TASK TO COMPLETE: Output only the lines that run from the line holding "Figure 1: Our" to the end of the data below, including both ends, without any pictures.

DATA:
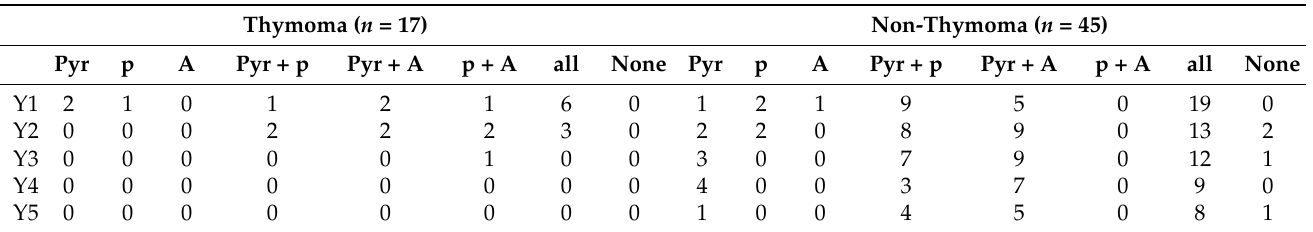
Table 2. Number of the patients who continued to have MG drugs after the thymectomies in each follow-up year between ThMG and non-ThMG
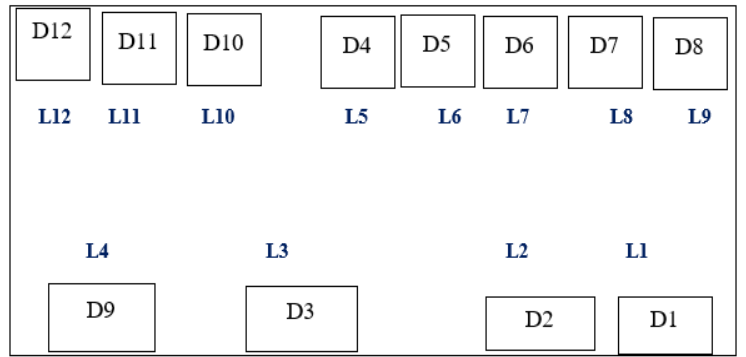
Figure 6. Layout of the OPC showing locations and assigned departments. Table 3. Comparison of waiting time and cycle times with increase in demand for different layout redesigns.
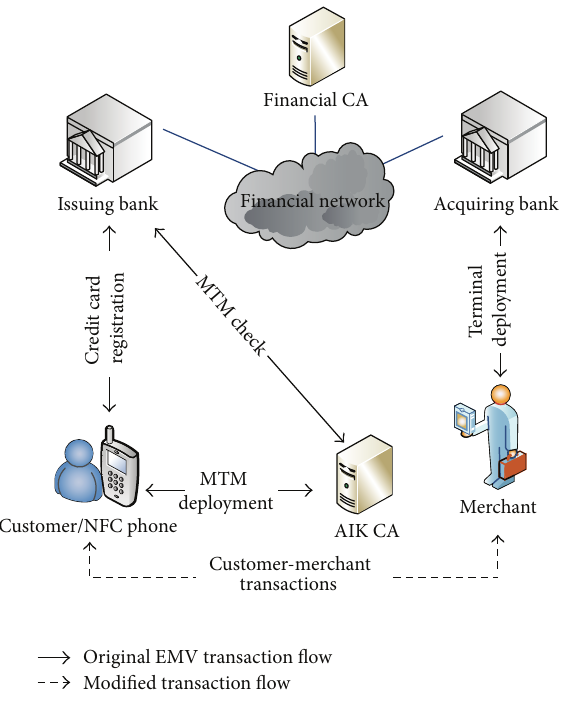
Figure 1: Our credit card transaction infrastructure.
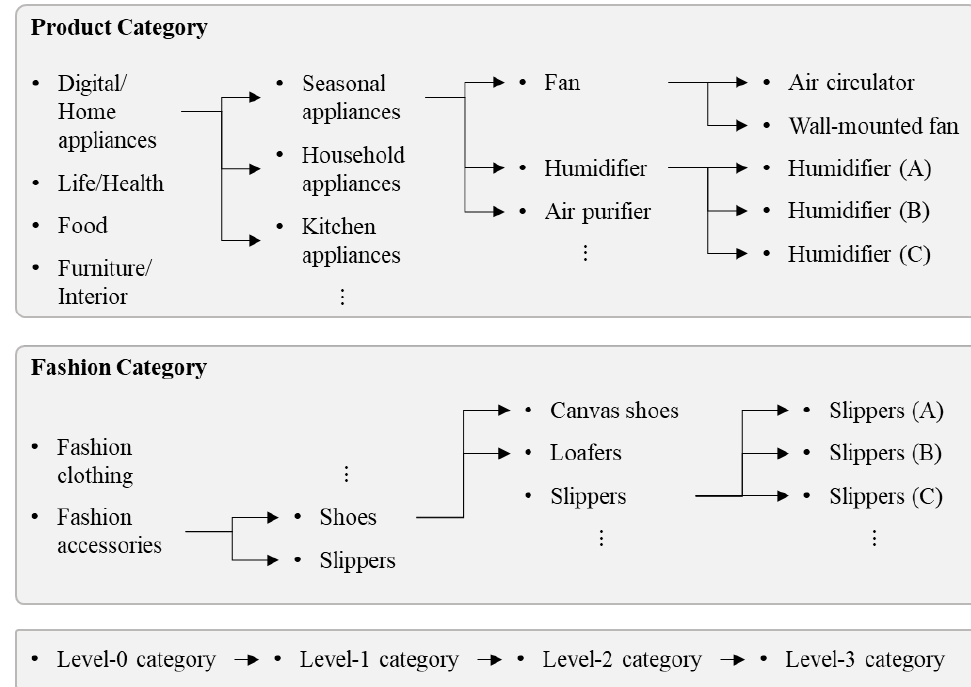
Figure 3. An example of the hierarchical categories of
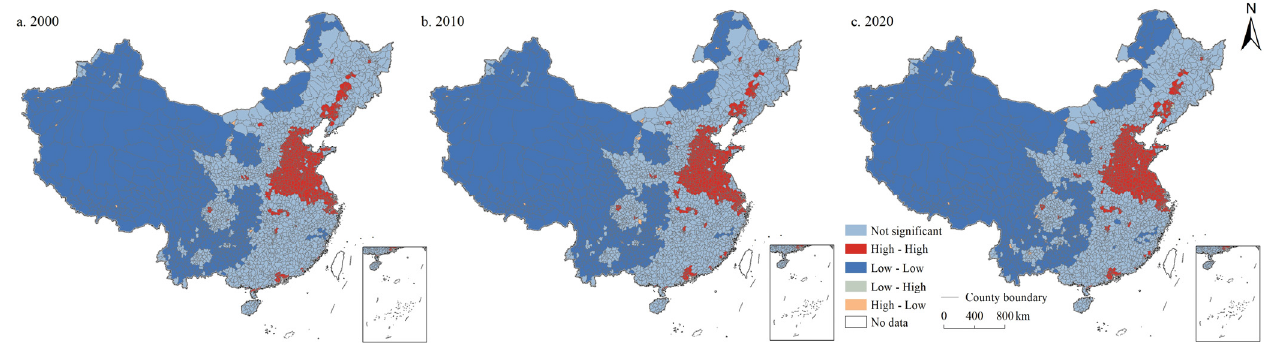
Figure 13. Spatial autocorrelation of coordination degree of production-living-ecological space in China during 2000–2020.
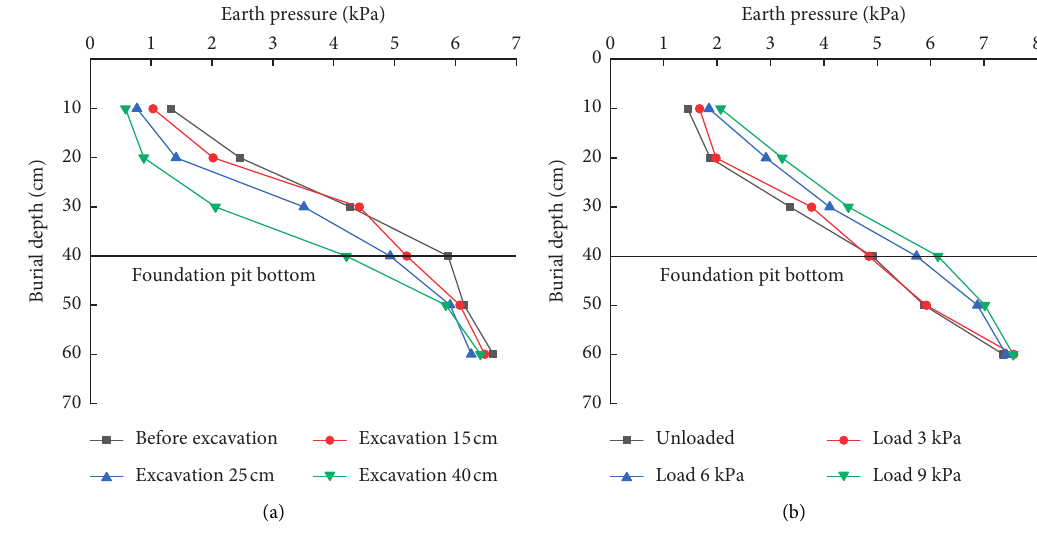
Figure 5: Distribution curves of stress on the back of the piles. (a) Excavation stage. (b) Loading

EXERCISE RESPONSE:
Figure 1: Our credit card transaction infrastructure.
Figure 3. An example of the hierarchical categories of
Figure 13. Spatial autocorrelation of coordination degree of production-living-ecological space in China during 2000–2020.
Figure 5: Distribution curves of stress on the back of the piles. (a) Excavation stage. (b) Loading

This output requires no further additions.